Erin Littlefield's adjustable-rate mortgage resets in May 2008. She'll have to refinance -- and she's already dreading it. "We have a 4% interest (rate), so I know it's going to go up," said the Bryan, Texas, college English professor and first-time homeowner.
Although there's some uncertainty when it comes to her future mortgage payments, Littlefield is confronting the issue head-on: She's thinking about it now, starting to budget for increased costs before the ARM's interest rate goes up and higher payments are due.
Getting finances in order and keeping credit scores high are two keys for any homeowner contemplating refinancing. Especially for those who want to trade out of adjustable-rate loans, the ability to command the best interest-rate deals will go a long way to easing the sticker shock of higher payments.

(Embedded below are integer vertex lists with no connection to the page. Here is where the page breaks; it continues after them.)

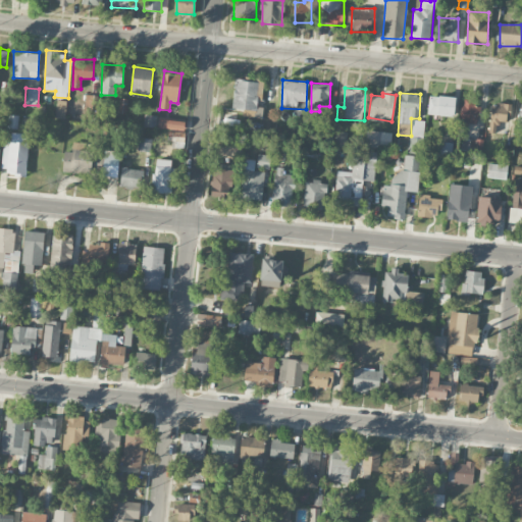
[(93,109),(94,95),(86,94),(85,109),(93,109)]
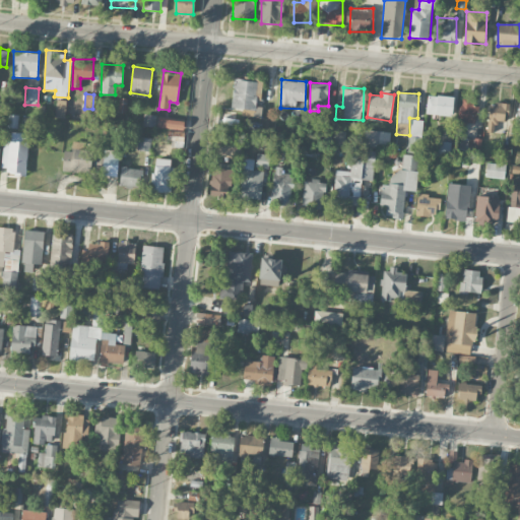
[(426,113),(452,117),(455,98),(429,94),(426,113)]
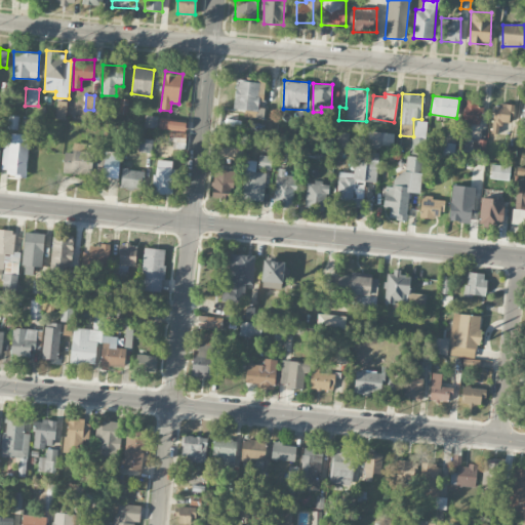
[(480,124),(482,104),(465,102),(461,132),(468,133),(469,123),(480,124)]
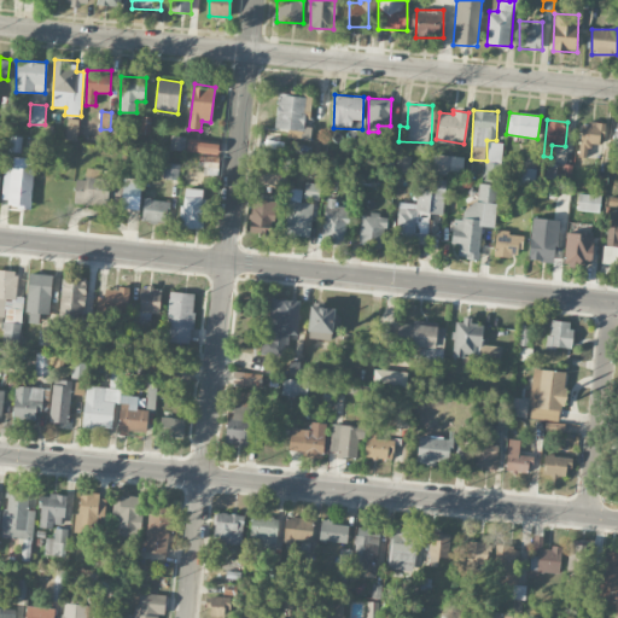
[(589,157),(589,144),(602,145),(604,123),(581,122),(578,157),(589,157)]
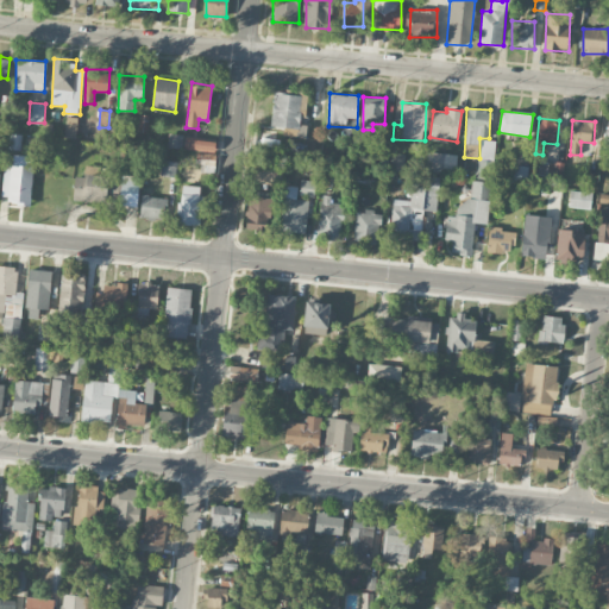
[(184,149),(214,152),(215,140),(186,138),(184,149)]
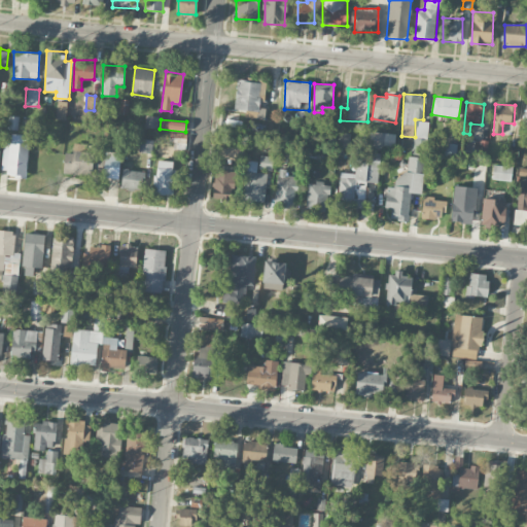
[(413,144),(425,147),(429,123),(417,120),(413,144)]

The problem is, many Americans with mortgage rates approaching a reset will delay action until they find themselves unable to make payments, said Patrick Gavin, a certified mortgage planning specialist for The Gavin Group, part of Phoenix-based CFS Mortgage Corp.
"In America, we have an extra chromosome -- it's called procrastination," he said. "People say if I ignore the problem, I don't have to make a decision."
The best way for holders of adjustable-rate, interest-only or negative-amortization mortgages to avoid a grim situation: Refinance to a better deal on or before the adjustment date if the monthly payment is set to drastically rise.